Aujourd’hui, nos efforts portent sur la simplification des processus. C’est un objectif rappelé au plus haut niveau, par le ministre des Armées lui-même, Sébastien Lecornu. Pour la fonction achat, il est indispensable d’une part de libérer du « temps acheteur » au profit des achats à forts enjeux et d’autre part identifier et exploiter au mieux les marges de manœuvre permettant de simplifier et d’améliorer la réactivité des achats de faible montant au profit de nos unités locales (régiments, bases aériennes et navales).

La digitalisation est un levier important mais il ne doit pas être le seul.  Par exemple, même si nous sommes déjà un utilisateur important de la carte achat, nous redoublons d’effort pour déployer encore cet outil de paiement parce qu’il permet d’améliorer la réactivité de nos achats de faible montant mais également de contribuer à favoriser l’achat local, au sein des territoires sur lesquels le ministère est présent. 

Quels sujets allez-vous aborder avec le nouveau directeur des achats de l’État, François Adam ? 

Si depuis les années 2010 la logique qui prévalait était celle de la performance économique, avec par exemple la mise en place d’un indicateur mesurant les « gains achats », il convient désormais de redéfinir l’ordre des priorités et mettre en cohérence la politique achat de l’État

En tant que responsable ministériel des achats, le message que je vais tâcher de faire passer est celui d’un changement de paradigme. Si depuis les années 2010 la logique qui prévalait était celle de la performance économique, avec par exemple la mise en place d’un indicateur mesurant les « gains achats », il convient désormais de redéfinir l’ordre des priorités et mettre en cohérence la politique achat de l’État, notamment pour tenir compte du contexte de crises, quelles que soient la nature de celles-ci. 

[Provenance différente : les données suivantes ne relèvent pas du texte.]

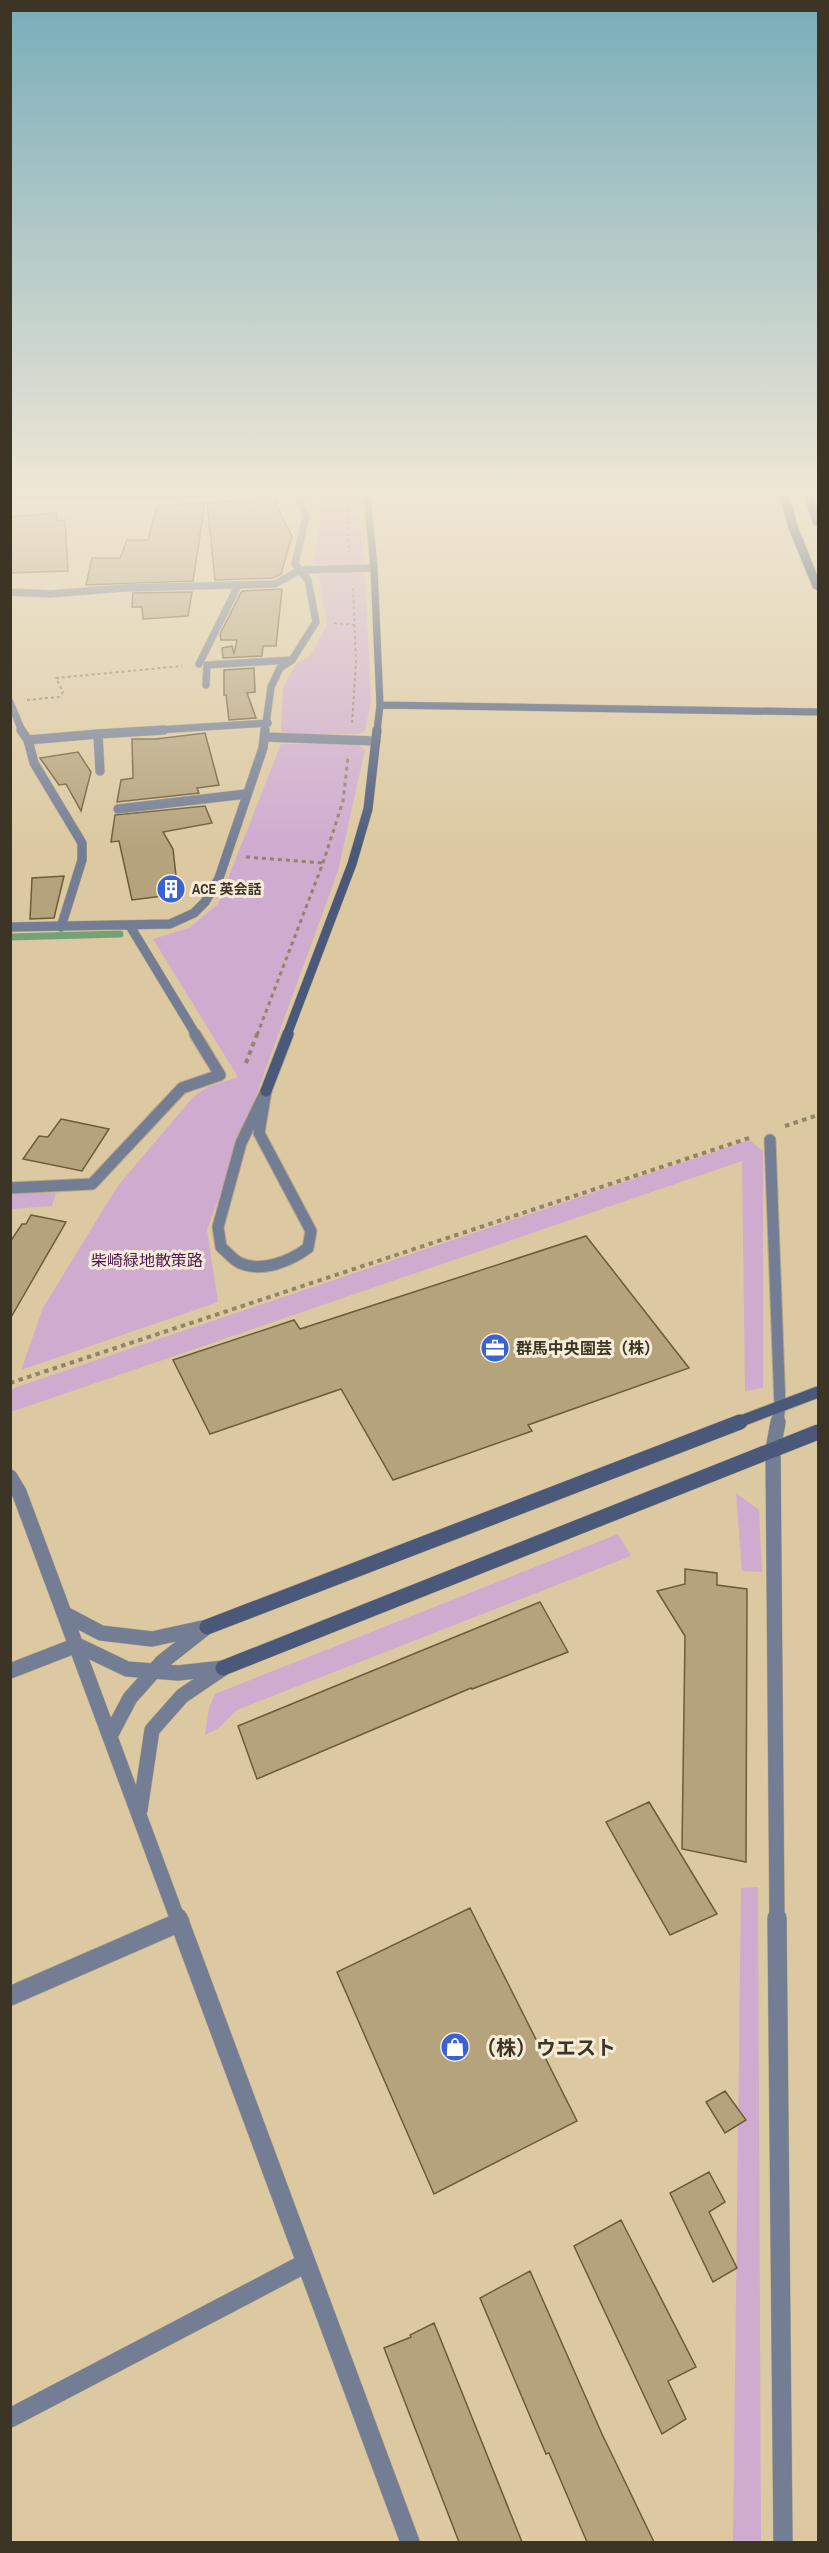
<svg xmlns="http://www.w3.org/2000/svg" width="829" height="2553" viewBox="0 0 829 2553" font-family="'Archivo Narrow','Noto Sans JP',sans-serif">
<rect width="100%" height="100%" fill="#dcc9a1"/>
<path fill="#cfabd0" d="M319,493H356L364,562C351,568 327,568 314,563L320,518Z
M11,497L47,498L41,508L11,510Z
M357,571L365,575L371,700L365,731L357,734H285L281,731L283,688L296,664L310,656L327,625L318,574Z
M281,744H357L365,750L338,871L207,1230L218,1302L21,1370L43,1308L117,1187L194,1096L208,1087L238,1077L153,939L189,928L218,904Z
M749,1140L763,1151V1388L745,1391L742,1161L11,1412V1389Z
M11,1193H56L52,1206L11,1209Z
M736,1493L759,1510L762,1572L742,1571Z
M618,1534L631,1556L237,1710L219,1728L205,1735L209,1708L215,1694Z
M758,1887L761,2542H733L741,1888Z"/>
<g fill="none" stroke-linecap="round" stroke-linejoin="round">
<path stroke="#73a375" stroke-width="7" d="M10,937L120,934"/>
</g>
<path fill="#b5a37c" stroke="#6d5c37" stroke-width="1.5" d="M276,497L278,509L292,536L281,574L273,578L215,580L207,503Z
M205,503L193,581L86,585L92,558H120L127,540H148L157,506Z
M56,513L58,521L65,520L68,571L10,573V517Z
M282,589L276,646H263L262,656L223,658L222,648L232,646L234,654L237,640H221L220,634L242,591Z
M192,592L188,616L143,619L142,607H132L133,593Z
M254,668L255,692L247,693L256,718L229,720L226,695H224V670Z
M205,733L219,785L197,788L199,793L117,802L121,780L133,778L132,739H156Z
M78,752L91,772L81,811L66,784L59,785L40,758Z
M205,806L212,823L163,832L173,849L178,894L132,900L119,841L111,842L115,815Z
M64,876L54,918L30,919L32,878Z
M61,1119L109,1129L82,1171L23,1159L39,1136L48,1137Z
M31,1215L66,1222L10,1319V1242L22,1224H26Z
M586,1236L689,1368L528,1425L532,1431L393,1480L341,1389L210,1434L173,1360L294,1320L300,1329Z
M685,1569L717,1573V1585L747,1589L746,1862L682,1849L685,1636L657,1591L685,1584Z
M540,1602L568,1652L472,1689L471,1688L257,1779L238,1726Z
M649,1802L717,1914L670,1935L606,1822Z
M470,1908L577,2121L434,2194L337,1972Z
M725,2091L746,2120L725,2133L706,2102Z
M709,2172L725,2202L709,2212L737,2268L713,2282L670,2193Z
M621,2220L696,2367L668,2381L686,2419L662,2434L574,2246Z
M530,2271L602,2434L654,2542H587L549,2453L546,2454L480,2298Z
M434,2323L522,2542H459L384,2348L411,2337L410,2335Z"/>
<g fill="none" stroke-linecap="round" stroke-linejoin="round">
<g stroke="#b9a886" stroke-width="8">
<path id="lane-far3" d="M10,702L22,731"/>
</g>
<g stroke="#b9a886" stroke-width="10">
<path id="lane-far2" d="M21,730L28,740L98,734
M28,740L34,763L82,843V860L61,927"/>
</g>
<g stroke="#b9a886" stroke-width="16">
<path id="lane-far1" d="M10,1477L19,1492L178,1920
M65,1614L101,1633L152,1639L207,1627
M10,1671L77,1645L127,1669L178,1673L223,1668
M110,1736L130,1698L162,1662L204,1629
M140,1810L152,1730L182,1696L222,1669"/>
</g>
<g stroke="#b9a886" stroke-width="20">
<path id="lane" d="M178,1918L410,2542
M10,1996L180,1922
M10,2418L306,2263"/>
</g>
<g stroke="#b9a886" stroke-width="8">
<path id="street-far4" d="M10,592L50,594L125,588L275,584L300,570L374,568
M199,664L238,586
M206,685L207,665L291,660
M141,731L268,723
M265,731L271,687L280,668L292,660L316,622L308,580L295,564L306,516L298,493"/>
</g>
<g stroke="#b9a886" stroke-width="10">
<path id="street-far3" d="M265,737L376,741
M100,771L98,734L164,730
M118,809L246,794
M130,926L196,1035
M10,927L170,924L194,913L205,902L219,878L263,748L265,730"/>
</g>
<g stroke="#b9a886" stroke-width="13">
<path id="street-far2" d="M266,1091L259,1133L311,1231L308,1248C290,1261 262,1273 240,1263C233,1260 227,1252 221,1247L218,1227L241,1143Z
M770,1140L780,1407L777,1423
M10,1188L92,1184L182,1088L220,1075L195,1034"/>
</g>
<g stroke="#b9a886" stroke-width="16">
<path id="street-far1" d="M777,1920L773,1450L778,1422"/>
</g>
<g stroke="#b9a886" stroke-width="20">
<path id="street" d="M777,1918L783,2542"/>
</g>
<g stroke="#b9a886" stroke-width="8">
<path id="secondary-far3" d="M367,493L374,568L380,705L377,731
M10,496H158L225,493
M380,705L818,712"/>
</g>
<g stroke="#b9a886" stroke-width="10">
<path id="secondary-far2" d="M287,1035L352,864L368,809L377,730"/>
</g>
<g stroke="#b9a886" stroke-width="13">
<path id="secondary-far1" d="M266,1091L288,1034
M736,1423L818,1392"/>
</g>
<g stroke="#b9a886" stroke-width="16">
<path id="secondary" d="M207,1627L740,1422
M223,1668L818,1432"/>
</g>
<g stroke="#b9a886" stroke-width="2">
<path id="highway" d="M779,493H789L798,527L818,577V591L813,588L788,527Z
M803,493H813L818,511V527L813,524Z"/>
</g>
<path stroke="#928468" stroke-width="2" stroke-dasharray="3 3" stroke-linecap="butt" d="M347,503L349,552
M334,623L355,625
M27,700L59,697L63,692L56,678L182,666
M352,723L356,663L353,587"/>
<path stroke="#928468" stroke-width="3" stroke-dasharray="4 4" stroke-linecap="butt" d="M246,857L323,863
M257,1035L323,863L343,801L348,757"/>
<path stroke="#928468" stroke-width="4" stroke-dasharray="4.5 4.5" stroke-linecap="butt" d="M246,1063L257,1034
M785,1126L818,1115
M10,1383L749,1138"/>
<use href="#lane-far3" stroke="#737e95" stroke-width="7"/>
<use href="#lane-far2" stroke="#737e95" stroke-width="9"/>
<use href="#lane-far1" stroke="#737e95" stroke-width="15"/>
<use href="#lane" stroke="#737e95" stroke-width="19"/>
<use href="#street-far4" stroke="#737e95" stroke-width="7"/>
<use href="#street-far3" stroke="#737e95" stroke-width="9"/>
<use href="#street-far2" stroke="#737e95" stroke-width="11"/>
<use href="#street-far1" stroke="#737e95" stroke-width="15"/>
<use href="#street" stroke="#737e95" stroke-width="19"/>
<use href="#secondary-far3" stroke="#4a597a" stroke-width="7"/>
<use href="#secondary-far2" stroke="#4a597a" stroke-width="9"/>
<use href="#secondary-far1" stroke="#4a597a" stroke-width="11"/>
<use href="#secondary" stroke="#4a597a" stroke-width="15"/>
<use href="#highway" fill="#162754" fill-rule="evenodd"/>
</g>
<linearGradient id="sky" x2="0" y2="1"><stop stop-color="#79adba"/><stop offset="0.58" stop-color="#efe7d5"/><stop offset="1" stop-color="#efe7d5" stop-opacity="0"/></linearGradient>
<rect width="829" height="850" fill="url(#sky)"/>
<defs>
<g id="building-disc" transform="scale(1.5)"><circle r="9.5" fill="#3962d2" stroke="#f5ebd7"/><path d="M-4-6H4V6H1V3H-1V6H-4ZM-2.5-4.3h1.7v1.8h-1.7ZM.8-4.3h1.7v1.8H.8ZM-2.5-1h1.7V.8h-1.7ZM.8-1h1.7V.8H.8Z" fill="#fff"/></g>
<g id="office-disc" transform="scale(1.5)"><circle r="9.5" fill="#3962d2" stroke="#f5ebd7"/><path d="M-6-3h4V-5.5h4V-3h4V5H-6ZM-1-4.5V-3h2v-1.5ZM-6 0V1H6V0Z" fill="#fff"/></g>
<g id="shop-disc" transform="scale(1.5)"><circle r="9.5" fill="#3962d2" stroke="#f5ebd7"/><path d="M-5-2.5h2.3a2.7 3.5 0 0 1 5.4 0H5L5.5 6h-11ZM-1.5-2.5h3a1.5 2.3 0 0 0-3 0Z" fill="#fff"/></g>
</defs>
<g fill-rule="evenodd">
<use href="#building-disc" x="171" y="889"/>
<use href="#office-disc" x="495" y="1348"/>
<use href="#shop-disc" x="455" y="2047"/>
</g>
<g text-anchor="middle" dominant-baseline="central" stroke-width="6" stroke-linejoin="round" paint-order="stroke">
<g font-size="14" font-weight="bold" fill="#3c3525" stroke="#f5ebd7" text-anchor="start">
<text x="192" y="889">ACE 英会話</text>
</g>
<g font-size="16" fill="#4e1651" stroke="#f5ebd7">
<text x="147" y="1260">柴崎緑地散策路</text>
</g>
<g font-size="16" font-weight="bold" fill="#3c3525" stroke="#f5ebd7" text-anchor="start">
<text x="516" y="1348">群馬中央園芸（株）</text>
</g>
<g font-size="20" font-weight="bold" fill="#3c3525" stroke="#f5ebd7" text-anchor="start">
<text x="476" y="2047">（株）ウエスト</text>
</g>
</g>
<rect width="829" height="2553" fill="none" stroke="#3c3525" stroke-width="24"/>
</svg>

Je considère donc comme une opportunité formidable de prendre nos nouvelles fonctions plus ou moins au même moment. Le nouveau directeur des achats de l’État, François Adam, nous a fait part lors de son premier comité des achats de l’État, des axes majeurs qui pourraient constituer sa feuille de route. Nous nous y retrouvons et sa volonté de favoriser le dialogue avec les responsables ministériels des achats offre des perspectives intéressantes.